WHAT YOU ARE ASKED TO DO — Each record below should be returned word for word, with no pictures included.

DATA FOR THE TASK —
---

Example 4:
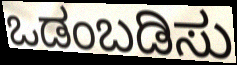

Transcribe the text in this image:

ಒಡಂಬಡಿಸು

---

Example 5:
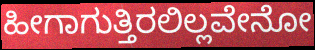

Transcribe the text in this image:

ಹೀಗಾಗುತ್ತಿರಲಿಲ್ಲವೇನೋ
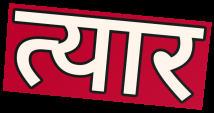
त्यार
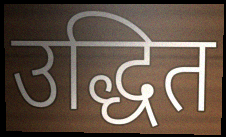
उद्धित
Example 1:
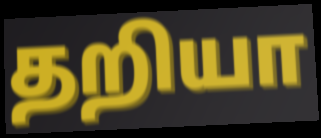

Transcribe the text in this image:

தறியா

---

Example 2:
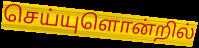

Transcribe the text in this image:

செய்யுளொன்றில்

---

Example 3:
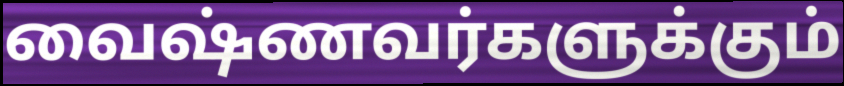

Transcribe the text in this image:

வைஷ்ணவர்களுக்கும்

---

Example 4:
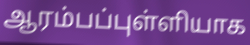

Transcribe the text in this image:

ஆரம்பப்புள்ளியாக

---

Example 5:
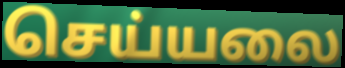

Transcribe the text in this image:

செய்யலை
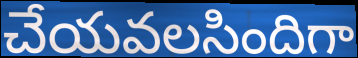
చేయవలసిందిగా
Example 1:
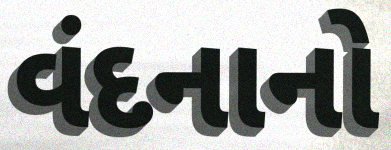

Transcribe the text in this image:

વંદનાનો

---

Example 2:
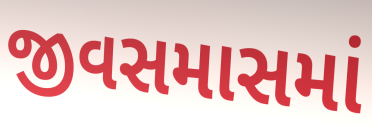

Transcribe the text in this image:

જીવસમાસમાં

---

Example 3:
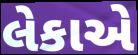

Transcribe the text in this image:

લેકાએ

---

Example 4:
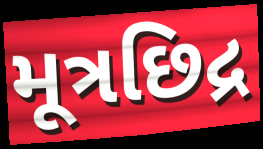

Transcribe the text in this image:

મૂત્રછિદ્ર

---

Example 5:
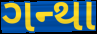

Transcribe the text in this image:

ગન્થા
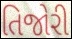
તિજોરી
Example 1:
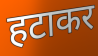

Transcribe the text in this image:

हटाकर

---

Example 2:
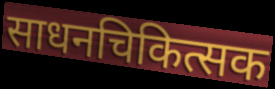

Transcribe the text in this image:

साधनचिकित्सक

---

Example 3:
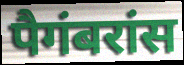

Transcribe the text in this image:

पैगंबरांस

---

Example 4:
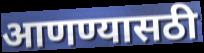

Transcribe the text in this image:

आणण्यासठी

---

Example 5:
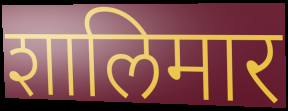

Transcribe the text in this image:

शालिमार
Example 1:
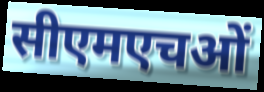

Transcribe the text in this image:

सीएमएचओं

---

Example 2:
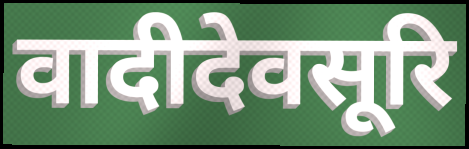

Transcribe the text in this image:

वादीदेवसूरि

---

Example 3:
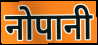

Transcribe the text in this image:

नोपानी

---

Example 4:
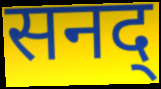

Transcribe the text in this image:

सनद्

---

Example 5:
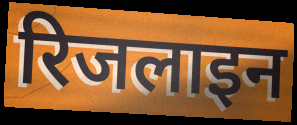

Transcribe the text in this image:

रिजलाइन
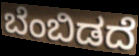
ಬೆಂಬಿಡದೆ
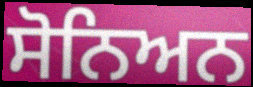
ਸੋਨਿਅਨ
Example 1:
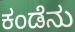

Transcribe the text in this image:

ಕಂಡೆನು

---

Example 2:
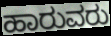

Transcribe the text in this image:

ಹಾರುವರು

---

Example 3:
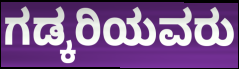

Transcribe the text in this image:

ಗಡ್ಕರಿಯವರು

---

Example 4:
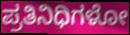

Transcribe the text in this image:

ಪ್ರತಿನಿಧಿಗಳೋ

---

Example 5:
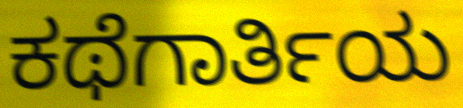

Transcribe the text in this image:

PROBLEM SOLUTION —
---

Example 4:

Transcribe the text in this image:

ಒಡಂಬಡಿಸು

---

Example 5:

Transcribe the text in this image:

ಹೀಗಾಗುತ್ತಿರಲಿಲ್ಲವೇನೋ
त्यार
उद्धित
Example 1:

Transcribe the text in this image:

தறியா

---

Example 2:

Transcribe the text in this image:

செய்யுளொன்றில்

---

Example 3:

Transcribe the text in this image:

வைஷ்ணவர்களுக்கும்

---

Example 4:

Transcribe the text in this image:

ஆரம்பப்புள்ளியாக

---

Example 5:

Transcribe the text in this image:

செய்யலை
చేయవలసిందిగా
Example 1:

Transcribe the text in this image:

વંદનાનો

---

Example 2:

Transcribe the text in this image:

જીવસમાસમાં

---

Example 3:

Transcribe the text in this image:

લેકાએ

---

Example 4:

Transcribe the text in this image:

મૂત્રછિદ્ર

---

Example 5:

Transcribe the text in this image:

ગન્થા
તિજોરી
Example 1:

Transcribe the text in this image:

हटाकर

---

Example 2:

Transcribe the text in this image:

साधनचिकित्सक

---

Example 3:

Transcribe the text in this image:

पैगंबरांस

---

Example 4:

Transcribe the text in this image:

आणण्यासठी

---

Example 5:

Transcribe the text in this image:

शालिमार
Example 1:

Transcribe the text in this image:

सीएमएचओं

---

Example 2:

Transcribe the text in this image:

वादीदेवसूरि

---

Example 3:

Transcribe the text in this image:

नोपानी

---

Example 4:

Transcribe the text in this image:

सनद्

---

Example 5:

Transcribe the text in this image:

रिजलाइन
ಬೆಂಬಿಡದೆ
ਸੋਨਿਅਨ
Example 1:

Transcribe the text in this image:

ಕಂಡೆನು

---

Example 2:

Transcribe the text in this image:

ಹಾರುವರು

---

Example 3:

Transcribe the text in this image:

ಗಡ್ಕರಿಯವರು

---

Example 4:

Transcribe the text in this image:

ಪ್ರತಿನಿಧಿಗಳೋ

---

Example 5:

Transcribe the text in this image:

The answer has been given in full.